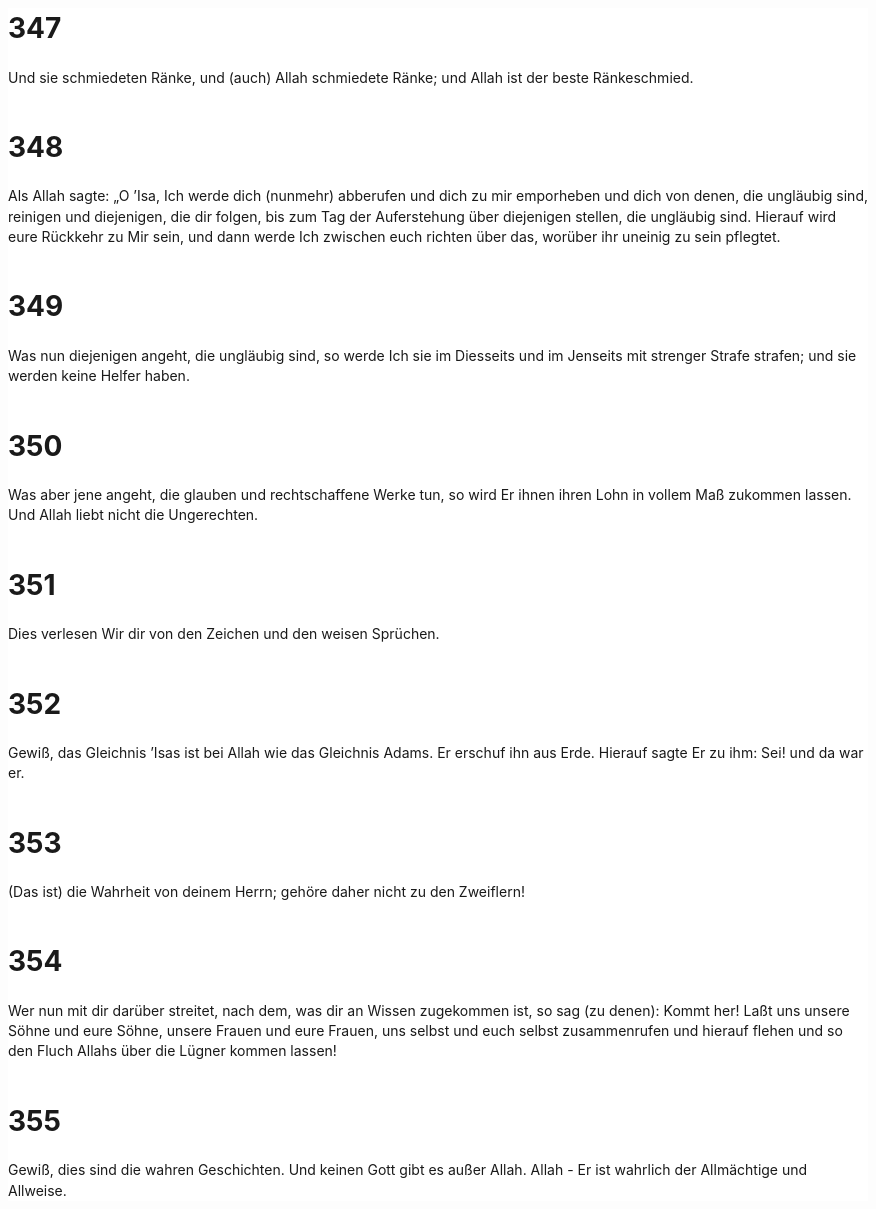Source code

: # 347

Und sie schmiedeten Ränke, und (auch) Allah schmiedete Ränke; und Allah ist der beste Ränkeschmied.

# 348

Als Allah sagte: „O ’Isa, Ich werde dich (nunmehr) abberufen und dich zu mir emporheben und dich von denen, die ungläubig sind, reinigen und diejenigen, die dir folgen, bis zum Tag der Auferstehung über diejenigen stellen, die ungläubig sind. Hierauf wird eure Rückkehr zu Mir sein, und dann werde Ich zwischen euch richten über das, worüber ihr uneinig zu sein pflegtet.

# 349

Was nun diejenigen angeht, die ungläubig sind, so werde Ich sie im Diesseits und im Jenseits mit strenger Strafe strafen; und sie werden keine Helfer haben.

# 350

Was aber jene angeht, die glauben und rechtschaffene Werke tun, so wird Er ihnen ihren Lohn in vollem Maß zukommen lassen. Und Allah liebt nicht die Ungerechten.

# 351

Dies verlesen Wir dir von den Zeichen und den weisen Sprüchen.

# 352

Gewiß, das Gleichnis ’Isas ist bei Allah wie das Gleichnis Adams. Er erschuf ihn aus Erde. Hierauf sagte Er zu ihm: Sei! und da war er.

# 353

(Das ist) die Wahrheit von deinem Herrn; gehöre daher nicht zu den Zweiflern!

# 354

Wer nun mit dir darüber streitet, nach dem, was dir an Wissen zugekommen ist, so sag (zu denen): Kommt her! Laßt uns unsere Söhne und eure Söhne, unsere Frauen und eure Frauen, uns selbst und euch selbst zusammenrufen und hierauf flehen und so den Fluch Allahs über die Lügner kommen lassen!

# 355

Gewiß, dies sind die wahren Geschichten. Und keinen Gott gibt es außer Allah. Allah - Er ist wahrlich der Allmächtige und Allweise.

────────────────

Required work:
Extract the source text from the entry above and reproduce every line verbatim. Leave the picture out of your answer.

Solution:
Source code

: # 347

Und sie schmiedeten Ränke, und (auch) Allah schmiedete Ränke; und Allah ist der beste Ränkeschmied.

# 348

Als Allah sagte: „O ’Isa, Ich werde dich (nunmehr) abberufen und dich zu mir emporheben und dich von denen, die ungläubig sind, reinigen und diejenigen, die dir folgen, bis zum Tag der Auferstehung über diejenigen stellen, die ungläubig sind. Hierauf wird eure Rückkehr zu Mir sein, und dann werde Ich zwischen euch richten über das, worüber ihr uneinig zu sein pflegtet.

# 349

Was nun diejenigen angeht, die ungläubig sind, so werde Ich sie im Diesseits und im Jenseits mit strenger Strafe strafen; und sie werden keine Helfer haben.

# 350

Was aber jene angeht, die glauben und rechtschaffene Werke tun, so wird Er ihnen ihren Lohn in vollem Maß zukommen lassen. Und Allah liebt nicht die Ungerechten.

# 351

Dies verlesen Wir dir von den Zeichen und den weisen Sprüchen.

# 352

Gewiß, das Gleichnis ’Isas ist bei Allah wie das Gleichnis Adams. Er erschuf ihn aus Erde. Hierauf sagte Er zu ihm: Sei! und da war er.

# 353

(Das ist) die Wahrheit von deinem Herrn; gehöre daher nicht zu den Zweiflern!

# 354

Wer nun mit dir darüber streitet, nach dem, was dir an Wissen zugekommen ist, so sag (zu denen): Kommt her! Laßt uns unsere Söhne und eure Söhne, unsere Frauen und eure Frauen, uns selbst und euch selbst zusammenrufen und hierauf flehen und so den Fluch Allahs über die Lügner kommen lassen!

# 355

Gewiß, dies sind die wahren Geschichten. Und keinen Gott gibt es außer Allah. Allah - Er ist wahrlich der Allmächtige und Allweise.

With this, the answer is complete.